● **EXERCISE DETAILS**
What lines in the following entries hold the word "للدراسات"? Copy each one.

[Stored records]
=== Begin Enclosure ===
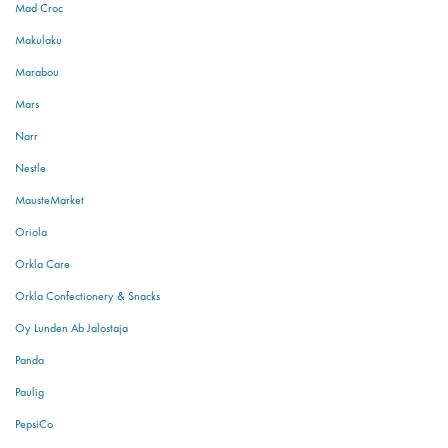
Mad Croc
Makulaku
Marabou
Mars
Narr
Nestle
MausteMarket
Oriola
Orkla Care
Orkla Confectionery & Snacks
Oy Lunden Ab Jalostaja
Panda
Paulig
PepsiCo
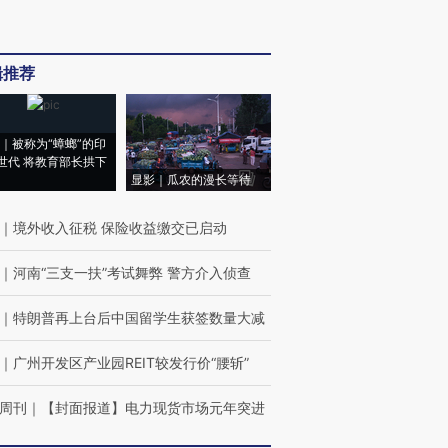
辑推荐
｜被称为“蟑螂”的印
世代 将教育部长拱下
显影｜瓜农的漫长等待
｜
境外收入征税 保险收益缴交已启动
｜
河南“三支一扶”考试舞弊 警方介入侦查
｜
特朗普再上台后中国留学生获签数量大减
｜
广州开发区产业园REIT较发行价“腰斩”
周刊
｜
【封面报道】电力现货市场元年突进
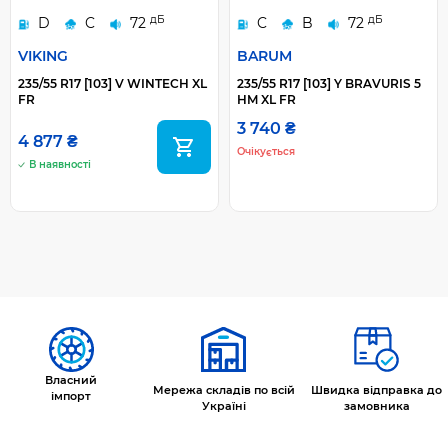
дБ
дБ
D
C
72
C
B
72
VIKING
BARUM
235/55 R17 [103] V WINTECH XL
235/55 R17 [103] Y BRAVURIS 5
FR
HM XL FR
3 740 ₴
4 877 ₴
Очікується
В наявності
Власний
Мережа складів по всій
Швидка відправка до
імпорт
Україні
замовника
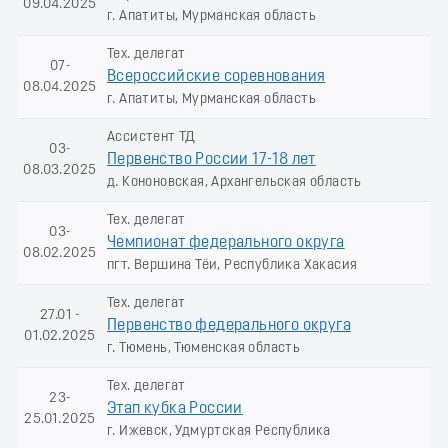
09.04.2025
г. Апатиты, Мурманская область
Тех. делегат
07-
Всероссийские соревнования
08.04.2025
г. Апатиты, Мурманская область
Ассистент ТД
03-
Первенство России 17-18 лет
08.03.2025
д. Кононовская, Архангельская область
Тех. делегат
03-
Чемпионат федерального округа
08.02.2025
пгт. Вершина Тёи, Республика Хакасия
Тех. делегат
27.01 -
Первенство федерального округа
01.02.2025
г. Тюмень, Тюменская область
Тех. делегат
23-
Этап кубка России
25.01.2025
г. Ижевск, Удмуртская Республика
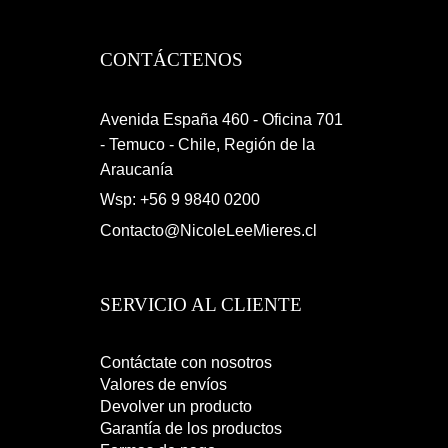
CONTÁCTENOS
Avenida España 460 - Oficina 701
- Temuco - Chile, Región de la
Araucanía
Wsp: +56 9 9840 0200
Contacto@NicoleLeeMieres.cl
SERVICIO AL CLIENTE
Contáctate con nosotros
Valores de envíos
Devolver un producto
Garantía de los productos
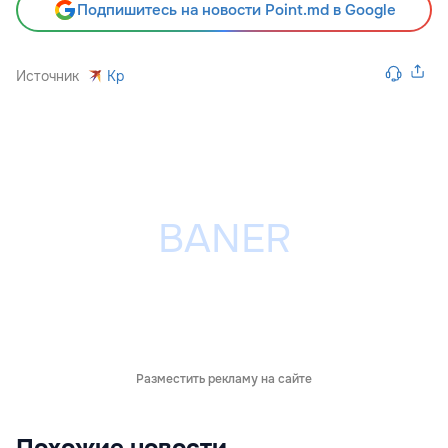
Подпишитесь на новости Point.md в Google
Источник
Kp
Разместить рекламу на сайте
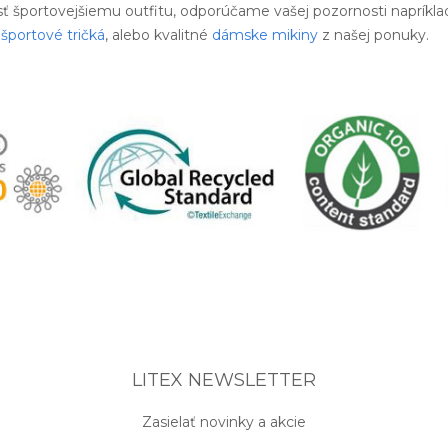
sť športovejšiemu outfitu, odporúčame vašej pozornosti napríkla
športové tričká
, alebo kvalitné
dámske mikiny
z našej ponuky.
LITEX NEWSLETTER
Zasielať novinky a akcie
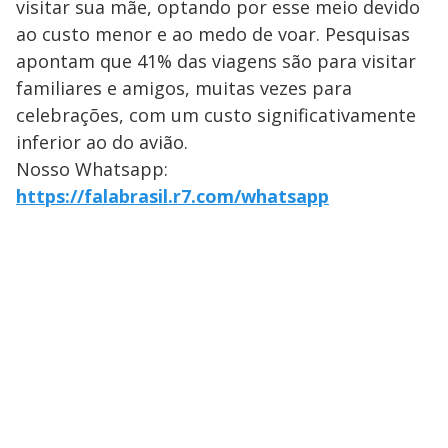
visitar sua mãe, optando por esse meio devido
ao custo menor e ao medo de voar. Pesquisas
apontam que 41% das viagens são para visitar
familiares e amigos, muitas vezes para
celebrações, com um custo significativamente
inferior ao do avião.
Nosso Whatsapp:
https://falabrasil.r7.com/whatsapp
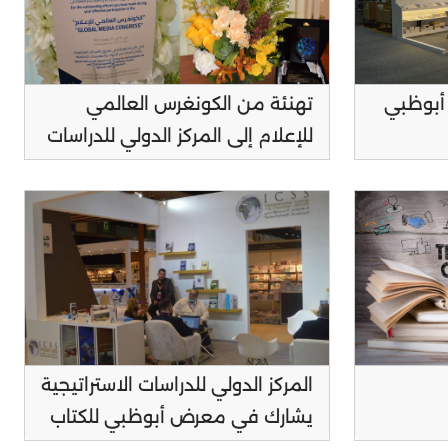
أبوظبي
تهنئة من الكونغرس العالمي
للإعلام إلى المركز الدولي للدراسات
الاستراتيجية
المركز الدولي للدراسات الاستراتيجية
يشارك في معرض أبوظبي للكتاب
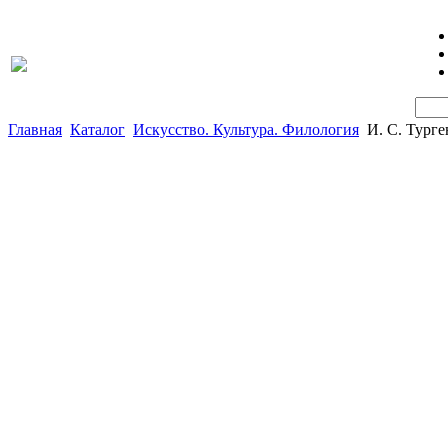
Главная
Каталог
Искусство. Культура. Филология
И. С. Турге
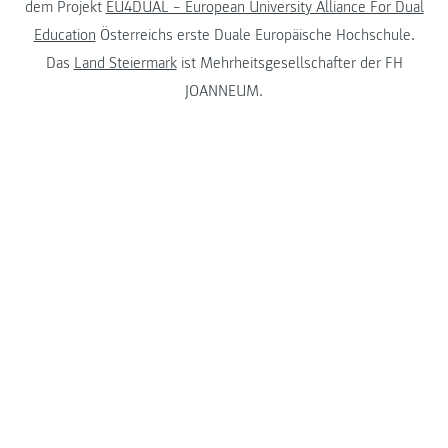
dem Projekt
EU4DUAL – European University Alliance For Dual
Education
Österreichs erste Duale Europäische Hochschule.
Das
Land Steiermark
ist Mehrheitsgesellschafter der FH
JOANNEUM.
=== End Enclosure ===
● **EXERCISE RESULT**
للإعلام إلى المركز الدولي للدراسات
المركز الدولي للدراسات الاستراتيجية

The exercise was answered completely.